Corruptions usually come from software bugs that misdirect data when writing or
when the storage accidentally fails to write (note that writing to the wrong
place can look like sa lost write at the correct place). Another common source
is administrator mistakes like copying data to the wrong file or simultaneously
assigning the same file to two different uses. Bit flips within a sector do not
happen with disks. I think the CRC is a reasonable check value for the kinds of
corruption we are likely to encounter.
Sorry, I omitted a critical point about preformattting logs. The same log file
is used over and over again so that there is no allocation when writing. Before
the first use, the log is initialized to contain valid empty blocks for log
sequence zero. Since every reuse is at a higher sequence number the EOF is the
first block with a lower sequence number than the sequence number recorded in
the log header. This is how Oracle writes online logs. [Oracle Online Redo
Log|http://docs.oracle.com/cd/E11882_01/server.112/e25789/physical.htm#i1006163]
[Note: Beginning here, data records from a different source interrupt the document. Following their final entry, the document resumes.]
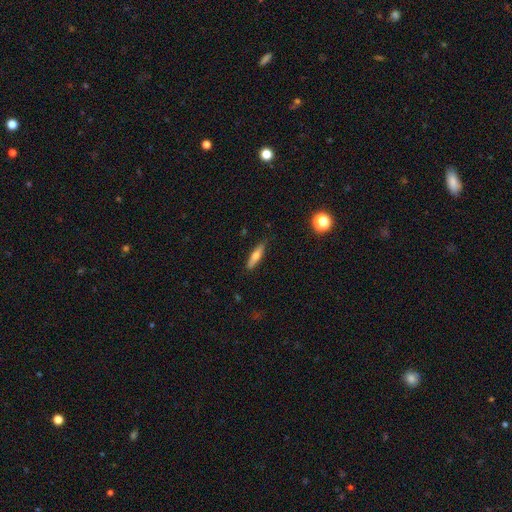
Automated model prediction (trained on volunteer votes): A smooth galaxy with no disk features (61%) that is cigar-shaped (72%). Merging: none (86%).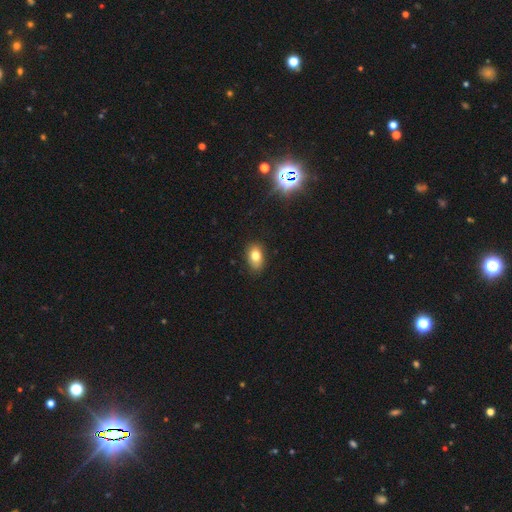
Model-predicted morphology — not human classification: A smooth galaxy with no disk features (78%) that is in between round and cigar-shaped (84%).

Vote fractions:
- Smooth or featured? smooth: 78% / star or artifact: 12% / featured or disk: 11%
- How rounded? in between: 84% / round: 14% / cigar-shaped: 2%
- Merging? none: 82% / minor disturbance: 14% / major disturbance: 3% / merger: 1%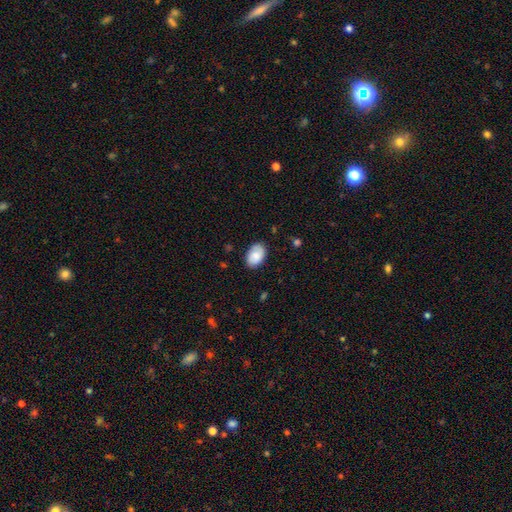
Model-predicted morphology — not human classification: Overall: smooth (80%). How rounded: in between (90%). Merging: none (81%).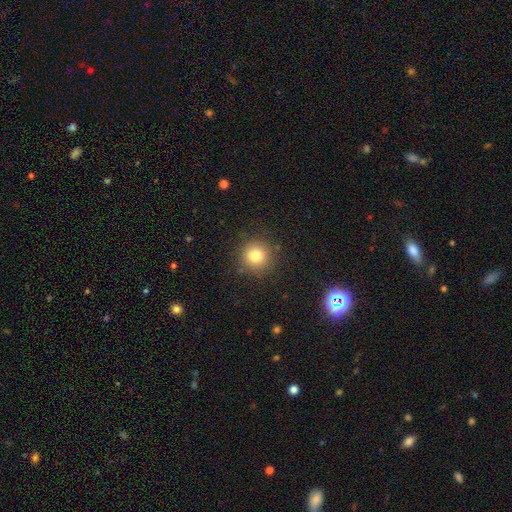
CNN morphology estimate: smooth 80%, star or artifact 12%, featured or disk 8%. Down the decision tree: how rounded — round (92%); merging — none (88%).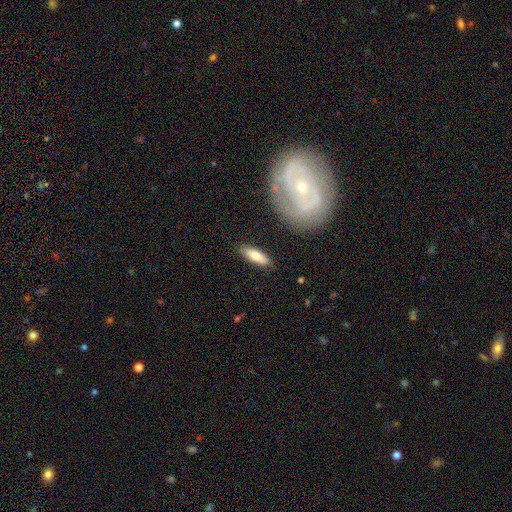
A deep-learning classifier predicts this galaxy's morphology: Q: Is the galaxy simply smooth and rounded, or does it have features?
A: smooth — 77%.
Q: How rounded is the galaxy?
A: cigar-shaped — 49%, tied with in between.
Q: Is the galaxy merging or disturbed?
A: none — 85%.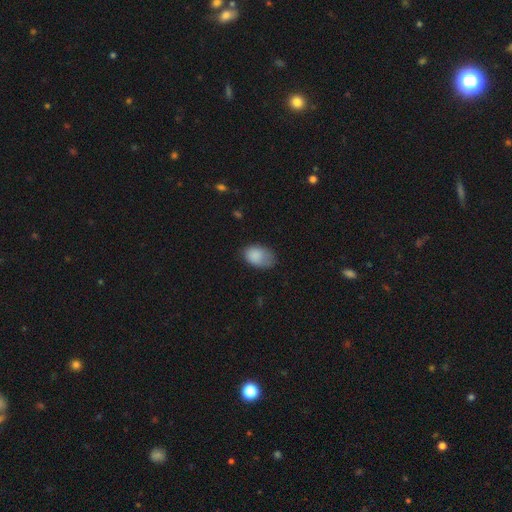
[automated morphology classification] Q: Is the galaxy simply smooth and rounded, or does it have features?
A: smooth — 85%.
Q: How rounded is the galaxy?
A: in between — 85%.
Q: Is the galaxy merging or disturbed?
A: none — 51%.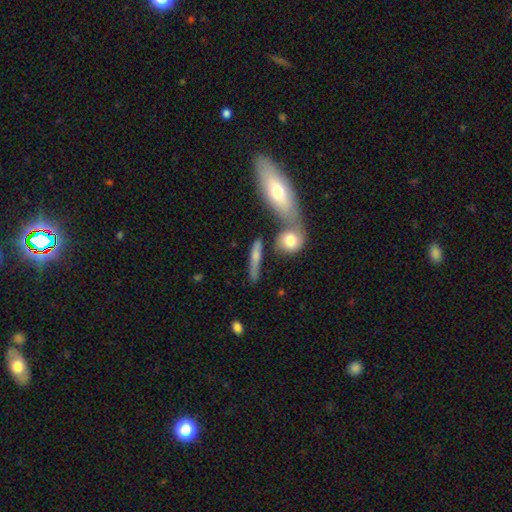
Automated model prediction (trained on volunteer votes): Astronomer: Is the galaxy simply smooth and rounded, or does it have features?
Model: smooth — 57% (runner-up: featured or disk, 35%).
ZooKeeper is different, it uses a new file for every log. It incrementally
preallocates with zero to batch the allocations, and the zeroes are not forced
to disk. The real data writes usually overwrite the zeroes in the filesystem
buffer cache. Thus the zeroes are not likely to be on disk if there is a
partial write due to a crash. I suppose there are times when the fsync
unnecessarily forces the zeros to disk. I guess the consequences of a crash
during fsync are file system dependent. Maybe checking for the 0x42 being 0 at
the end of a record indicates a partial record when the zeros were flushed
earlier, and EOF in the middle of a record means a partial write as well.
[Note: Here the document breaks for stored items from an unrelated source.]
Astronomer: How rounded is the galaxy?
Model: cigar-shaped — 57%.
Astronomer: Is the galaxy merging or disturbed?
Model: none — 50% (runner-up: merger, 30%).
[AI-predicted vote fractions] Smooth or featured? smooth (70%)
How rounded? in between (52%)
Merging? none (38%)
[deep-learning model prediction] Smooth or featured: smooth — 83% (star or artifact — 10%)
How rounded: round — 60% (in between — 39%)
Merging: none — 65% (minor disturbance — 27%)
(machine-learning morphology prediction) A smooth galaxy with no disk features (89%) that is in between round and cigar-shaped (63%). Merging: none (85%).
> corrupted logs may not be correctly identified by FileTxnIterator
> -----------------------------------------------------------------
>
> Key: ZOOKEEPER-1453
> URL: https://issues.apache.org/jira/browse/ZOOKEEPER-1453
> Project: ZooKeeper
> Issue Type: Bug
> Components: server
> Affects Versions: 3.3.3
> Reporter: Patrick Hunt
> Priority: Critical
> Attachments: 10.10.5.123-withPath1489.tar.gz, 10.10.5.123.tar.gz,
> 10.10.5.42-withPath1489.tar.gz, 10.10.5.42.tar.gz,
> 10.10.5.44-withPath1489.tar.gz, 10.10.5.44.tar.gz
>
>
> See ZOOKEEPER-1449 for background on this issue. The main problem is that
> during server recovery
> org.apache.zookeeper.server.persistence.FileTxnLog.FileTxnIterator.next()
> does not indicate if the available logs are valid or not. In some cases (say
> a truncated record and a single txnlog in the datadir) we will not detect
> that the file is corrupt, vs reaching the end of the file.
--
This message is automatically generated by JIRA.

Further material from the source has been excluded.